Edhy Prabowo: Saya Siap Dihukum Mati
- Edwin Firdaus/VIVA.
VIVA – Mantan Menteri Kelautan dan Perikanan Edhy Prabowo menegaskan kesiapannya menjalani proses hukum kasus dugaan suap izin ekspor benur.
Edhy mengaku tak akan lari dari tanggung jawab atas kasus yang menjeratnya itu, bahkan bila nantinya diputus bersalah dan dijatuhi hukuman sangat maksimal yakni mati.
Hal ini disampaikan Edhy usai diperiksa sebagai tersangka di kantor Komisi Pemberantasan Korupsi (KPK), Jakarta, Senin, 22 Februari 2021.
"Sekali lagi kalau memang saya dianggap salah saya tidak lari dari kesalahan, saya tetap tanggung jawab. Jangankan dihukum mati, lebih dari itupun saya siap yang penting demi masyarakat saya," kata Edhy.
Edhy berjanji tidak akan menutupi kasus ini dan kooperatif menjalani proses hukum kasus tersebut.
"Saya tidak berlari dari kesalahan yang ada. Silakan proses Peradilan berjalan, makanya saya lakukan ini. Saya tidak akan lari, dan saya tidak bicara bahwa yang saya lakukan pasti benar, nggak," kata Edhy.
Edhy mengakui keran ekspor benur yang dibuka dirinya tidak 100 persen berjalan tanpa celah. Tapi Edhy mengklaim, keputusannya membuka ekspor benur melalui peraturan menteri (Permen) untuk memenuhi keinginan masyarakat, bukan pribadinya.
++++++
Soal untuk Dikerjakan:
1. Jawablah pertanyaan berikut berdasarkan artikel tentang Edhy Prabowo di atas.
(a) Edhy Prabowo menjalani proses hukum untuk kasus dugaan apa?
(b) Di kantor mana dan pada tanggal berapa Edhy diperiksa sebagai tersangka?
(c) Melalui apa Edhy membuka keran ekspor benur?
2. Tuliskan kembali tanpa perubahan bagian artikel tentang Edhy Prabowo di atas, mulai dari kata-kata "Edhy Prabowo: Saya" sampai dengan "izin ekspor benur.".

Data untuk Ditinjau:
++++++
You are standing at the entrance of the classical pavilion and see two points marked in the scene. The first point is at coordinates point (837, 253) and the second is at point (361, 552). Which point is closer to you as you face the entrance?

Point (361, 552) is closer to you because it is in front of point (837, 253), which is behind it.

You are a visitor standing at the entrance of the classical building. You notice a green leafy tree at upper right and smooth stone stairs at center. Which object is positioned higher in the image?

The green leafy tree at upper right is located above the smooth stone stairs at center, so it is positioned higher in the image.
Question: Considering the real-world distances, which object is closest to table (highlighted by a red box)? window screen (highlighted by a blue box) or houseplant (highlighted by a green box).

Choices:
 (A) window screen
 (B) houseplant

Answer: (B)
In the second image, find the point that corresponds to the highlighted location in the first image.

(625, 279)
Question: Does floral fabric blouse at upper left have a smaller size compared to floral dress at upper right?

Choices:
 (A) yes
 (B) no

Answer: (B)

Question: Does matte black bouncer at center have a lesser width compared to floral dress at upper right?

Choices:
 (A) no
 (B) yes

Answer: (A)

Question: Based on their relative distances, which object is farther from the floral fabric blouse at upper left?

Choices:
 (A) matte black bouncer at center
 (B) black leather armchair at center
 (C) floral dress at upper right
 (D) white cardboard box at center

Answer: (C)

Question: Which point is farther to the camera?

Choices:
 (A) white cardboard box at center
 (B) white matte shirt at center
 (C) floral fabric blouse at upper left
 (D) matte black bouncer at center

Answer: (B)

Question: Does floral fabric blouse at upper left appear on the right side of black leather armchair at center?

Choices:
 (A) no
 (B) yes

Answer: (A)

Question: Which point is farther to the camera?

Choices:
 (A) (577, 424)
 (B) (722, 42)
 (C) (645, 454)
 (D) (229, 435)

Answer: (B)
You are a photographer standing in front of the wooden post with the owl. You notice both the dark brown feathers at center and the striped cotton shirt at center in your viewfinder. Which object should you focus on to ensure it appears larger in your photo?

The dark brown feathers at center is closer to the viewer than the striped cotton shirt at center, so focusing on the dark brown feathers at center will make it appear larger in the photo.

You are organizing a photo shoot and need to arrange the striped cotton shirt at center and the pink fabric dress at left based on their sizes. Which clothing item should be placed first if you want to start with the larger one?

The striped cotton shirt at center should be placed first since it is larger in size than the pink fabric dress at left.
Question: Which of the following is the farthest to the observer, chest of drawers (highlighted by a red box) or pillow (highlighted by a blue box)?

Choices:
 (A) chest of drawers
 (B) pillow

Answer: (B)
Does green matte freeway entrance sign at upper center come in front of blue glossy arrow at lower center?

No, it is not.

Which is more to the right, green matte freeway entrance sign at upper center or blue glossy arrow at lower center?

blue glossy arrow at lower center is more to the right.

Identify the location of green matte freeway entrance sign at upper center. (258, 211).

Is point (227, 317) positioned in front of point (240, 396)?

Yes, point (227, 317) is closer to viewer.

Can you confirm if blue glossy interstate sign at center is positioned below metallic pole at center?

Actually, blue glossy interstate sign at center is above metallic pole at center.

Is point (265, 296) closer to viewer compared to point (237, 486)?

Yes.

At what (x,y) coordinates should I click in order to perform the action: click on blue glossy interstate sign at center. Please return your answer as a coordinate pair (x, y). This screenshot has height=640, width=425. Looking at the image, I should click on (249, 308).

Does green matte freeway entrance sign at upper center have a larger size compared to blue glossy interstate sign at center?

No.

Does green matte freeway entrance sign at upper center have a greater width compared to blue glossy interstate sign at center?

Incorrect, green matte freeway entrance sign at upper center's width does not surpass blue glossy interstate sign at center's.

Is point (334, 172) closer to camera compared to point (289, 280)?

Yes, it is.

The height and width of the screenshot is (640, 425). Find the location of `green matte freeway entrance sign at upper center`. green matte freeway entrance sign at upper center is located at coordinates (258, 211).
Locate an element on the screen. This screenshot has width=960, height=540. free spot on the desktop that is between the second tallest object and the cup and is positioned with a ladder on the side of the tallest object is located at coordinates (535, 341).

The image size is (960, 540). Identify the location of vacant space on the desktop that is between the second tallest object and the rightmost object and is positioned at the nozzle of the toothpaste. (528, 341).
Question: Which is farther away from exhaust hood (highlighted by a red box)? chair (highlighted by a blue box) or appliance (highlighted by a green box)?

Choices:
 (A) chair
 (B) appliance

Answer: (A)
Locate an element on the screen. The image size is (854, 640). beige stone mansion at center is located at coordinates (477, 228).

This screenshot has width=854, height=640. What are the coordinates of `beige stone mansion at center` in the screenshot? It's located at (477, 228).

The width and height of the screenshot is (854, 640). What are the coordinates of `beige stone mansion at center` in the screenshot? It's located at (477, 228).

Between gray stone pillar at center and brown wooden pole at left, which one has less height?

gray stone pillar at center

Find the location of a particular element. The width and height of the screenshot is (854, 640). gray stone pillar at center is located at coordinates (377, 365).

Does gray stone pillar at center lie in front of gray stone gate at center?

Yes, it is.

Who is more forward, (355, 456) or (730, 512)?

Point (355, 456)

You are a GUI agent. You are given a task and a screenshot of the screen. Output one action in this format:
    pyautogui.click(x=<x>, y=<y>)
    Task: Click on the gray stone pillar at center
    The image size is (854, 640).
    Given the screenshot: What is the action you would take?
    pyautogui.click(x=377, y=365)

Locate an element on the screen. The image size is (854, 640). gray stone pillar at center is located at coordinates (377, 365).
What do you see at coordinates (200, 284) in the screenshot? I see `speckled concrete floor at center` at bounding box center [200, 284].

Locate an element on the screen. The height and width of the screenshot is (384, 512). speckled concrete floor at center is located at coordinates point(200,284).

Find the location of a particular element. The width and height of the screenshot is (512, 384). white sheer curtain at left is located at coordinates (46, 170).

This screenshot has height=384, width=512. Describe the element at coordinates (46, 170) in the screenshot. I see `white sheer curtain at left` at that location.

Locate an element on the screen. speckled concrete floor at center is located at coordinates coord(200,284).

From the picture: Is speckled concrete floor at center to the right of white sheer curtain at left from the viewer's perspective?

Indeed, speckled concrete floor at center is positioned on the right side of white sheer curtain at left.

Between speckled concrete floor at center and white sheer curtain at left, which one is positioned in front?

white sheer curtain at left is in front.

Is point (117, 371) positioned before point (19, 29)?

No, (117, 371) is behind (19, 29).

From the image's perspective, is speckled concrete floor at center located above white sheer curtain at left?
++++++
Jawaban Soal:
1.
(a) Kasus dugaan suap izin ekspor benur.
(b) Di kantor Komisi Pemberantasan Korupsi (KPK), Jakarta, pada Senin, 22 Februari 2021.
(c) Melalui peraturan menteri (Permen).

2.
Edhy Prabowo: Saya Siap Dihukum Mati
- Edwin Firdaus/VIVA.
VIVA – Mantan Menteri Kelautan dan Perikanan Edhy Prabowo menegaskan kesiapannya menjalani proses hukum kasus dugaan suap izin ekspor benur.